Whisky Review: The Dalmore Gran Reserva

The Dalmore Gran ReservaIn the ever-shifting landscape that is Scotch whisky, individual releases come and go. The Dalmore remains one of the stalwarts of the industry as far as labels go, while its unique offerings have been occasionally in flux.

Such is the case with Dalmore Gran Reserva. Originally intended to replace the original Cigar Malt, Gran Reserva itself is no longer a part of The Dalmore’s Principal Collection. The current lineup in this range consists of 12-, 15-, 18-, and 25-year-old offerings as well as the revamped Cigar Malt Reserve and King Alexander III. Additionally, The Dalmore features travel retail exclusives as well as the Constellation Collection and Legendary Releases. Bottlings in these latter two series are considerably more rare vintages.

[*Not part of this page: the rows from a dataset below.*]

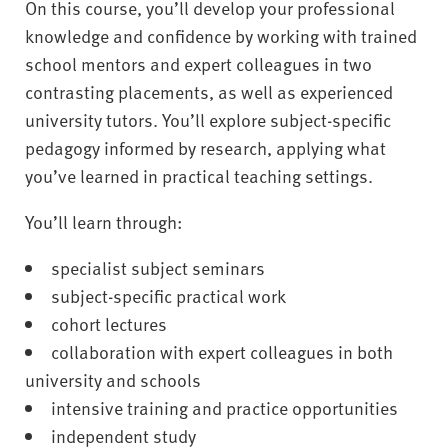
On this course, you’ll develop your professional
knowledge and confidence by working with trained
school mentors and expert colleagues in two
contrasting placements, as well as experienced
university tutors. You’ll explore subject-specific
pedagogy informed by research, applying what
you’ve learned in practical teaching settings.
You’ll learn through:
specialist subject seminars
subject-specific practical work
cohort lectures
collaboration with expert colleagues in both
university and schools
intensive training and practice opportunities
independent study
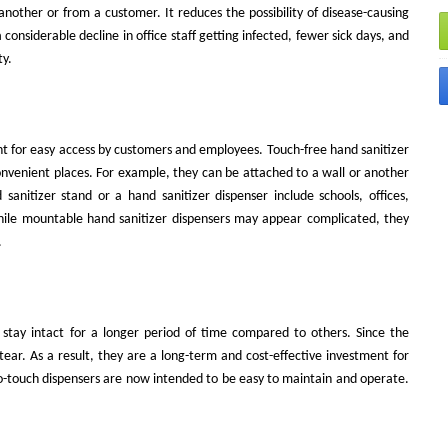
nother or from a customer. It reduces the possibility of disease-causing
onsiderable decline in office staff getting infected, fewer sick days, and
ty.
nt for easy access by customers and employees. Touch-free hand sanitizer
onvenient places. For example, they can be attached to a wall or another
anitizer stand or a hand sanitizer dispenser include schools, offices,
While mountable hand sanitizer dispensers may appear complicated, they
.
stay intact for a longer period of time compared to others. Since the
tear. As a result, they are a long-term and cost-effective investment for
-touch dispensers are now intended to be easy to maintain and operate.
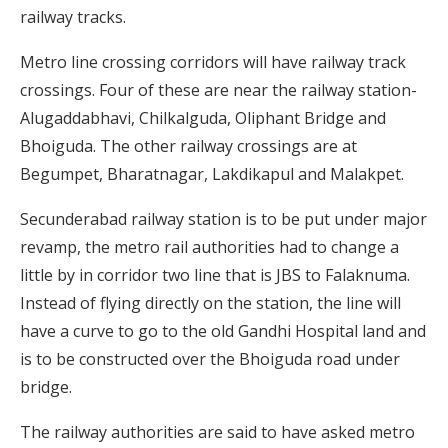
railway tracks.
Metro line crossing corridors will have railway track
crossings. Four of these are near the railway station-
Alugaddabhavi, Chilkalguda, Oliphant Bridge and
Bhoiguda. The other railway crossings are at
Begumpet, Bharatnagar, Lakdikapul and Malakpet.
Secunderabad railway station is to be put under major
revamp, the metro rail authorities had to change a
little by in corridor two line that is JBS to Falaknuma.
Instead of flying directly on the station, the line will
have a curve to go to the old Gandhi Hospital land and
is to be constructed over the Bhoiguda road under
bridge.
The railway authorities are said to have asked metro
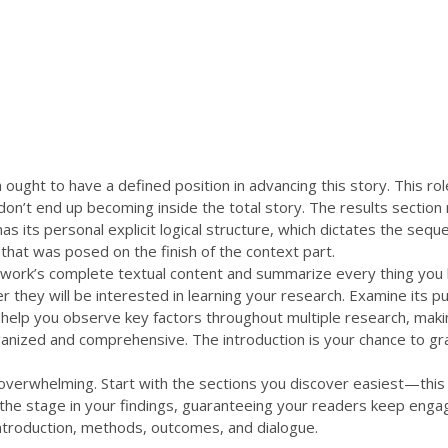
 olarak kesilmektedir.
akkımızda
Ürünlerimiz
Çiftliğimiz
Şubelerimiz
Galeri
ught to have a defined position in advancing this story. This role 
on’t end up becoming inside the total story. The results section 
s its personal explicit logical structure, which dictates the seque
that was posed on the finish of the context part.
he work’s complete textual content and summarize every thing yo
 they will be interested in learning your research. Examine its pu
ght help you observe key factors throughout multiple research, maki
anized and comprehensive. The introduction is your chance to gra
l overwhelming. Start with the sections you discover easiest—thi
 the stage in your findings, guaranteeing your readers keep engag
 introduction, methods, outcomes, and dialogue.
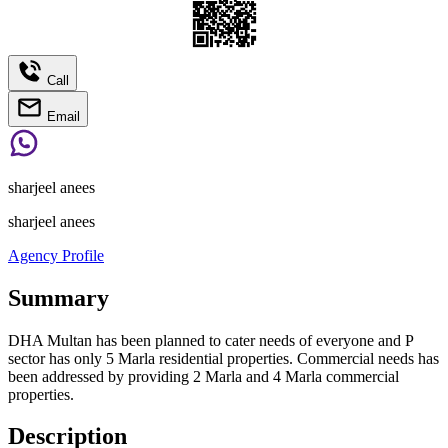
Call
Email
sharjeel anees
sharjeel anees
Agency Profile
Summary
DHA Multan has been planned to cater needs of everyone and P
sector has only 5 Marla residential properties. Commercial needs has
been addressed by providing 2 Marla and 4 Marla commercial
properties.
Description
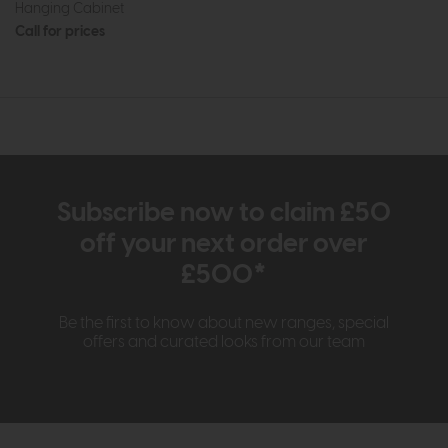
Hanging Cabinet
Call for prices
Subscribe now to claim £50
off your next order over
£500*
Be the first to know about new ranges, special
offers and curated looks from our team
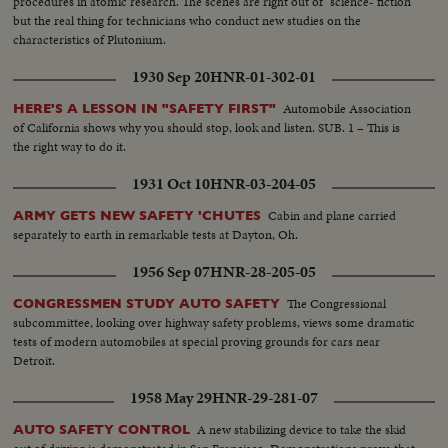
procedures in atomic research. The scenes are right out of "science- fiction"
but the real thing for technicians who conduct new studies on the
characteristics of Plutonium.
1930 Sep 20
HNR-01-302-01
Automobile Association
HERE'S A LESSON IN "SAFETY FIRST"
of California shows why you should stop, look and listen. SUB. 1 – This is
the right way to do it.
1931 Oct 10
HNR-03-204-05
Cabin and plane carried
ARMY GETS NEW SAFETY 'CHUTES
separately to earth in remarkable tests at Dayton, Oh.
1956 Sep 07
HNR-28-205-05
The Congressional
CONGRESSMEN STUDY AUTO SAFETY
subcommittee, looking over highway safety problems, views some dramatic
tests of modern automobiles at special proving grounds for cars near
Detroit.
1958 May 29
HNR-29-281-07
A new stabilizing device to take the skid
AUTO SAFETY CONTROL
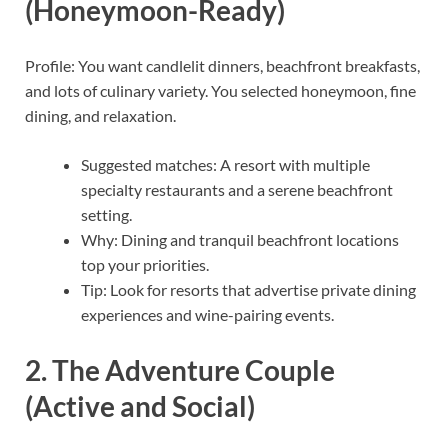
(Honeymoon-Ready)
Profile: You want candlelit dinners, beachfront breakfasts,
and lots of culinary variety. You selected honeymoon, fine
dining, and relaxation.
Suggested matches: A resort with multiple
specialty restaurants and a serene beachfront
setting.
Why: Dining and tranquil beachfront locations
top your priorities.
Tip: Look for resorts that advertise private dining
experiences and wine-pairing events.
2. The Adventure Couple
(Active and Social)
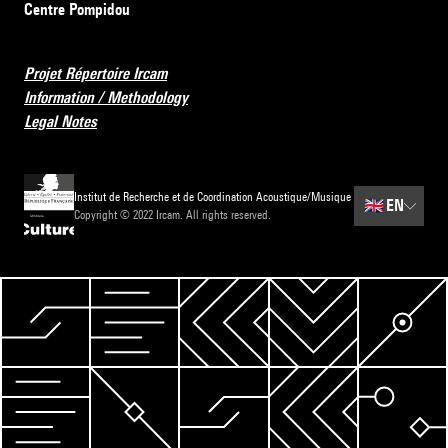
Centre Pompidou
Projet Répertoire Ircam
Information / Methodology
Legal Notes
Institut de Recherche et de Coordination Acoustique/Musique
🇬🇧
EN
Copyright © 2022 Ircam. All rights reserved.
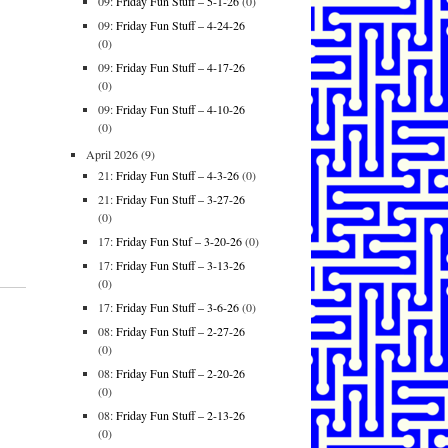
09:
Friday Fun Stuff – 5-1-26
(0)
09:
Friday Fun Stuff – 4-24-26
(0)
09:
Friday Fun Stuff – 4-17-26
(0)
09:
Friday Fun Stuff – 4-10-26
(0)
April 2026
(9)
21:
Friday Fun Stuff – 4-3-26
(0)
21:
Friday Fun Stuff – 3-27-26
(0)
17:
Friday Fun Stuf – 3-20-26
(0)
17:
Friday Fun Stuff – 3-13-26
(0)
17:
Friday Fun Stuff – 3-6-26
(0)
08:
Friday Fun Stuff – 2-27-26
(0)
08:
Friday Fun Stuff – 2-20-26
(0)
08:
Friday Fun Stuff – 2-13-26
(0)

It is difficult to not see a pattern in the rotation of releases occupying the relative mid-price range of The Dalmore’s Principal Collection. With the discontinuation of the original Cigar Malt, Gran Reserva was initially tasked with ushering whisky fans upwards in the echelon of The Dalmore. Today, that position is more or less occupied by the 15-year-old release.

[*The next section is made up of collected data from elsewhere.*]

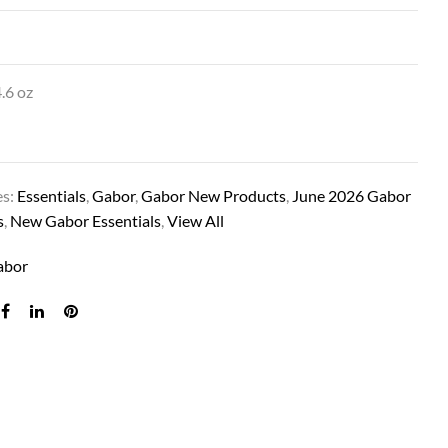
.6 oz
es:
Essentials
,
Gabor
,
Gabor New Products
,
June 2026 Gabor
s
,
New Gabor Essentials
,
View All
WAVER IN SS MEDIUM BLONDE
abor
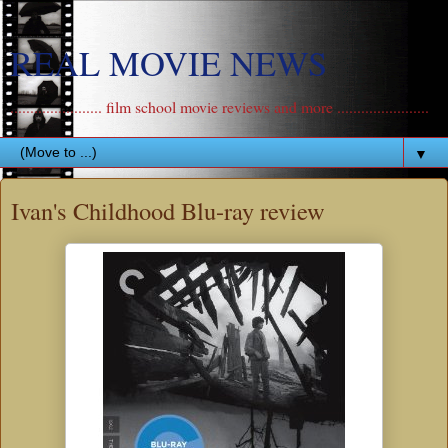
REAL MOVIE NEWS
....................... film school movie reviews and more .......................
▼
Ivan's Childhood Blu-ray review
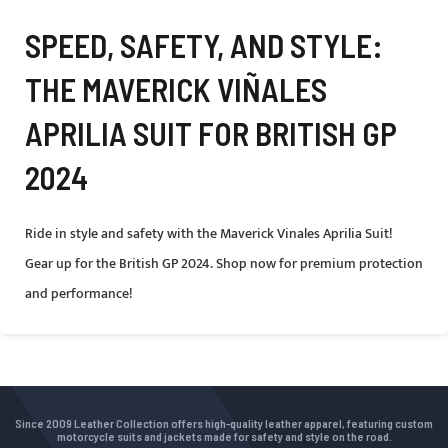
SPEED, SAFETY, AND STYLE:
THE MAVERICK VIÑALES
APRILIA SUIT FOR BRITISH GP
2024
Ride in style and safety with the Maverick Vinales Aprilia Suit!
Gear up for the British GP 2024. Shop now for premium protection
and performance!
Since 2009 Leather Collection offers high-quality leather apparel, featuring custom
motorcycle suits and jackets made for safety and style on the road.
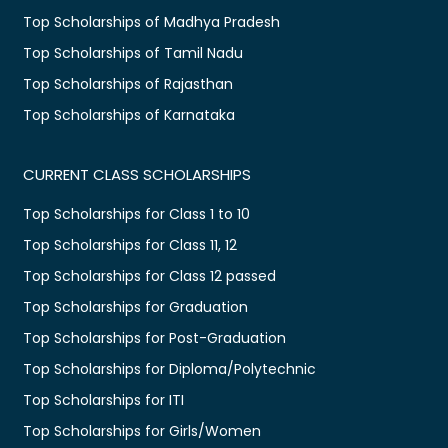
Top Scholarships of Madhya Pradesh
Top Scholarships of Tamil Nadu
Top Scholarships of Rajasthan
Top Scholarships of Karnataka
CURRENT CLASS SCHOLARSHIPS
Top Scholarships for Class 1 to 10
Top Scholarships for Class 11, 12
Top Scholarships for Class 12 passed
Top Scholarships for Graduation
Top Scholarships for Post-Graduation
Top Scholarships for Diploma/Polytechnic
Top Scholarships for ITI
Top Scholarships for Girls/Women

The current lineup is somewhat more streamlined, at least in terms of discerning the ascending order of price. Age statements can indeed be helpful in this regard, with notable exceptions such as Lagavulin’s annual 12-year-old release being more expensive than their standard 16-year label. As it stands today, Gran Reserva is yet another label made collectible by way of its own demise. The Highland single malt release was matured in ex-bourbon and sherry casks, and bottled at 40% ABV.

Read More Whiskey News
Book Review: The American Whiskey Tasting Notebook

Tasting Notes: The Dalmore Gran Reserva

Vital Stats: 40% ABV (80 proof), no age statement, 100% malted barley, discontinued but available in secondary markets around $75 per 750 ml bottle

Appearance: Bright copper in color with quick legs.

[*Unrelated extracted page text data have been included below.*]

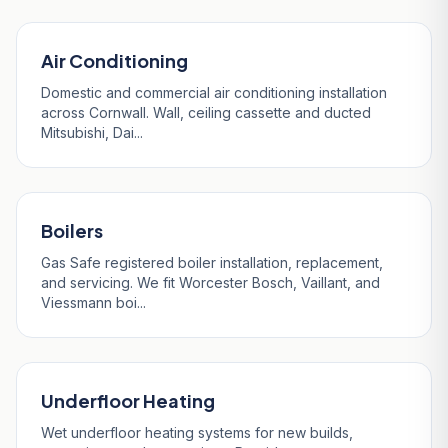
Air Conditioning
Domestic and commercial air conditioning installation
across Cornwall. Wall, ceiling cassette and ducted
Mitsubishi, Dai...
Boilers
Gas Safe registered boiler installation, replacement,
and servicing. We fit Worcester Bosch, Vaillant, and
Viessmann boi...
Underfloor Heating
Wet underfloor heating systems for new builds,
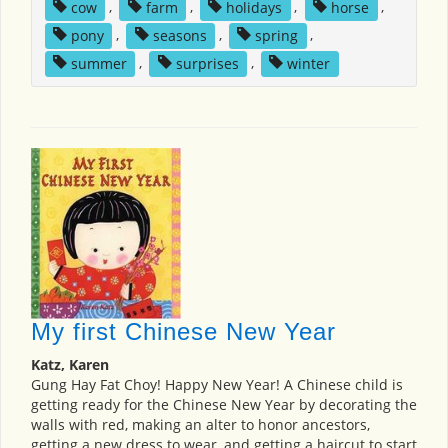
cow
,
farm
,
holidays
,
horse
,
pony
,
seasons
,
spring
,
summer
,
surprises
,
winter
My first Chinese New Year
Katz, Karen
Gung Hay Fat Choy! Happy New Year! A Chinese child is
getting ready for the Chinese New Year by decorating the
walls with red, making an alter to honor ancestors,
getting a new dress to wear, and getting a haircut to start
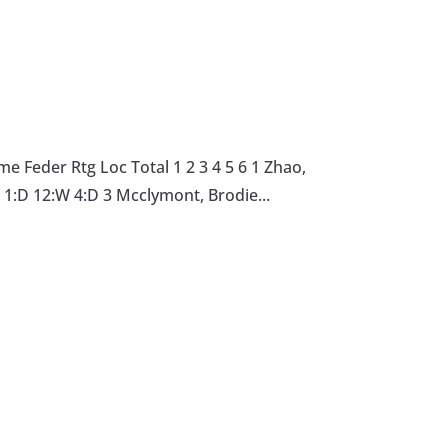
 Feder Rtg Loc Total 1 2 3 4 5 6 1 Zhao,
1:D 12:W 4:D 3 Mcclymont, Brodie...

Nose: Soft alcohol tingle on the nose. Sweet malt notes. Cinnamon and vanilla. Charred oak.

Palate: Soft and sweet, with a strong oak presence, but not to the point of being overwhelming. Fruity. Under-ripened plums, so much so that I almost felt the need to floss my teeth to remove stubborn bits of plum skin. Some tart cherry in the mix along with a bit of cream soda and a rush of toffee candy towards the end.

The finish is a fast burn – more of a flash than a burn, it’s gone very quickly, leaving nothing but lingering notes of toffee, charred oak, and a bit of fennel.

Final Thoughts: 

Along with its predecessor, Cigar Malt, Dalmore Gran Reserva remains a fond memory for many a whisky collector. In my own experience, I found the release to be competently crafted, yet lacking in any real identity that would make me seek out a bottle that is increasingly difficult to find and more expensive by the day.

All things considered, I think the Principal Collection benefits from simplification. Gran Reserva is quite honestly not a label I miss seeing on store shelves, especially when other Dalmores remain high in quality and abundant.